Petugas melakukan rekapitulasi suara Pemilihan Presiden dan Wakil Presiden (Pilpres) 2014-2019 untuk TPS luar negeri (TPSLN) di Gedung KPU Pusat, Jakarta, Kamis (17/7).
REPUBLIKA.CO.ID, JAKARTA -- Kubu Prabowo Subianto-Hatta Rajasa semakin meragukan hasil quick count yang dilansir lembaga survei pada 9 Juli lalu.
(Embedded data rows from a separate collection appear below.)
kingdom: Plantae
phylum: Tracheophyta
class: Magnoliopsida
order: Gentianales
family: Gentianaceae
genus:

Alasannya, mereka mengaku melihat keunggulan pasangan nomor urut satu dari penghitungan suara di Komisi Pemilihan Umum (KPU) daerah.
"Mendekati rekapitulasi penghitungan suara oleh KPU pusat, semakin meragukan kredibilitas quick count yang dibayar Jokowi-JK," ujar penasehat Prabowo- Hatta, Letjen TNI Purn Suryo Prabowo saat menghadiri ibadah syukur atas kemenangan pasangan nomor urut satu di gedung JHCC, Jakarta, Jumat (18/7) malam.
Ia menyatakan, hal itu sekaligus menepis penghitungan klaim real count yang dilakukan tim Joko Widodo-Jusuf Kalla (Jokowi-JK).
Suryo menjelaskan, setelah quick count mulai diketahui kejanggalannya oleh publik, kubu Jokowi-JK mulai beralih ke real count yang dilakukan secara internal.
"Setelah dimanipulasi agar hasilnya sama dengan quick count, hasil real count tersebut dimuat pada situs kawalpemilu.org. Jadi ini cuma ganti casing aja, isinya sama," jelasnya.
Menurutnya, hasil penghitungan quick count atau real count yang mereka lakukan, tujuannya untuk membentuk opini publik dan menekan KPU. Tujuan akhirnya yaitu untuk memaksakan kebenaran sekaligus meneror KPU supaya mengeluarkan penghitungan yang sama.
Dari awal, ujar dia, kubu Jokowi-JK sudah tahu kalau Prabowo-Hatta yang akan menang. Namun karena kemenangan itu tipis maka membuka peluang mereka untuk menang.
"Mereka memilih tiga cara untuk menang. Pertama melakukan kecurangan tapi menuduh kubu Prabowo-Hatta yang curang. Modusnya, mereka lakukan mark up suara melalui pemilih siluman seperti yang terjadi di DKI atau merusak kertas suara Prabowo-Hatta seperti yang terjadi di Sukoharjo," ujarnya.
Kedua, lanjutnya, kubu Jokowi-JK memanfaatkan media yang mayoritas mendukungnya untuk lakukan pembentukan opini. Antara lain melalui real count yang memenangkan Jokowi-JK.
Ketiga, papar dia, melakukan tekanan psikis untuk menjatuhkan moral dan mental KPU. Antara lain dengan menyatakan, kalau hasil resmi berbeda maka hitungan KPU yang salah.
"Ini modus tetor mental untuk KPU. Kami harap KPU tidak terpengaruh, kami dan TNI siap mendukung KPU agar tetap independen dalam menghitung rekapitulasi suara," ujar dia.